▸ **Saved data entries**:
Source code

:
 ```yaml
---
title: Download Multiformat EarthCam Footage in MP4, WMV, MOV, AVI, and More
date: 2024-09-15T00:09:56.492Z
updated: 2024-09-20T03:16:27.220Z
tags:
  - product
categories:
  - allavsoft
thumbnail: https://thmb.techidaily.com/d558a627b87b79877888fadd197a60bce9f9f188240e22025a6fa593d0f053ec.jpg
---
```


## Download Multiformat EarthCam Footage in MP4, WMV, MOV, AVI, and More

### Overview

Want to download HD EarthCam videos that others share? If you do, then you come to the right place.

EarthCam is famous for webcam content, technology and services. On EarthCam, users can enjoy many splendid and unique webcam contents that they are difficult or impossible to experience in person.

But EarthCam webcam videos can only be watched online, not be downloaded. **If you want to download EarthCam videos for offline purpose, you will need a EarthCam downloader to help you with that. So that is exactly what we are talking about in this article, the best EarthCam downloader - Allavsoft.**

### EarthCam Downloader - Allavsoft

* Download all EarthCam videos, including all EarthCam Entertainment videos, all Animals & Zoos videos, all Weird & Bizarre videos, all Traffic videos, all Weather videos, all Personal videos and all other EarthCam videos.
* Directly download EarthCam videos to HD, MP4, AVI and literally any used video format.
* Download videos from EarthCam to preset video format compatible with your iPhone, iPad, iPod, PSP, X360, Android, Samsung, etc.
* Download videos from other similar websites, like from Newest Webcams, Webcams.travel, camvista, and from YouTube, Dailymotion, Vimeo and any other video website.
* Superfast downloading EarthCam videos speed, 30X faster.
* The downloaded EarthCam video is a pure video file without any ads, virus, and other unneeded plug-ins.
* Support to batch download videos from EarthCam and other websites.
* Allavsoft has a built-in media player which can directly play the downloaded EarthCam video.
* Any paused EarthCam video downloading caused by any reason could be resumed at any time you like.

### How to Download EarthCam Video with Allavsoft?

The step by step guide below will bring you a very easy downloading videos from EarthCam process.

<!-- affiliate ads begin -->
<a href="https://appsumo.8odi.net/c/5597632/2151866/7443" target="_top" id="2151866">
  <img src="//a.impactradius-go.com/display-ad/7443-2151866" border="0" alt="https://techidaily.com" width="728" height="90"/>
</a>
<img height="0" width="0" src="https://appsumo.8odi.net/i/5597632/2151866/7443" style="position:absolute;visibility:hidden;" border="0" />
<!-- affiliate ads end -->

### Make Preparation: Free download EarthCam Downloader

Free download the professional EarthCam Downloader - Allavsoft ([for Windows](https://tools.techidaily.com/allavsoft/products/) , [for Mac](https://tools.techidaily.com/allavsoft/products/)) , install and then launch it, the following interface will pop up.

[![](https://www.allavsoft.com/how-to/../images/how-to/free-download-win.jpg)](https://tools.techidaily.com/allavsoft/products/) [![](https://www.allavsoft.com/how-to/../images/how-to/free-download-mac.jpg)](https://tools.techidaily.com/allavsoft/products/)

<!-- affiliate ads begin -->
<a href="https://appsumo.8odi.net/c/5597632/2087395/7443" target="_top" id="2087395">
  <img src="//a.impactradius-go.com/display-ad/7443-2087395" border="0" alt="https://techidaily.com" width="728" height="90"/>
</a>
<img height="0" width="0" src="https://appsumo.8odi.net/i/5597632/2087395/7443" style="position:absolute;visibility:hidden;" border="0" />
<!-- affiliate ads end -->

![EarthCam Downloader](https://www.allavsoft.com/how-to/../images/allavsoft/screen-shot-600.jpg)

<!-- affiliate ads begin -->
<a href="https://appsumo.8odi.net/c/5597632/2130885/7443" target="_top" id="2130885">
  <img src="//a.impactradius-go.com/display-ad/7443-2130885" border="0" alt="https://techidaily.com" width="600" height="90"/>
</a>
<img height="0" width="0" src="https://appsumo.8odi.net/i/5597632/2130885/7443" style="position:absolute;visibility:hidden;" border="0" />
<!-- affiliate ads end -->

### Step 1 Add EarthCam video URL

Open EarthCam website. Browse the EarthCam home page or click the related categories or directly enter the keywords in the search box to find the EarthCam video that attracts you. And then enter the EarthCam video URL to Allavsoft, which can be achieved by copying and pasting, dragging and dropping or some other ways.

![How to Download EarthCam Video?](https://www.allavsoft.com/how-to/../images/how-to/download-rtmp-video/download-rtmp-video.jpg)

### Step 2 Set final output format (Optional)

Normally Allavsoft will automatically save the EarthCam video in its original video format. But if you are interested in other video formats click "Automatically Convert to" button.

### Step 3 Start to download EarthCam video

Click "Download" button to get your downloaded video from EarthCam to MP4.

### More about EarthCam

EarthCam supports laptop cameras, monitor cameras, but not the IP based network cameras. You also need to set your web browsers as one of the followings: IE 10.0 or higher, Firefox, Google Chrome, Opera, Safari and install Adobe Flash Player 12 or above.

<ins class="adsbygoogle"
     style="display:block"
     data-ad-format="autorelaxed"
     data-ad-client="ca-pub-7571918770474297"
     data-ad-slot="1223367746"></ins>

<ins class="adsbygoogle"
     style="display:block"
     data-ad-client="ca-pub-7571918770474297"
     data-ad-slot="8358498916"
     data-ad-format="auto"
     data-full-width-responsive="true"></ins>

▸ **Task item**:
Write out every line of the entries that holds the word "target".

▸ **Written response**:
<a href="https://appsumo.8odi.net/c/5597632/2151866/7443" target="_top" id="2151866">
<a href="https://appsumo.8odi.net/c/5597632/2087395/7443" target="_top" id="2087395">
<a href="https://appsumo.8odi.net/c/5597632/2130885/7443" target="_top" id="2130885">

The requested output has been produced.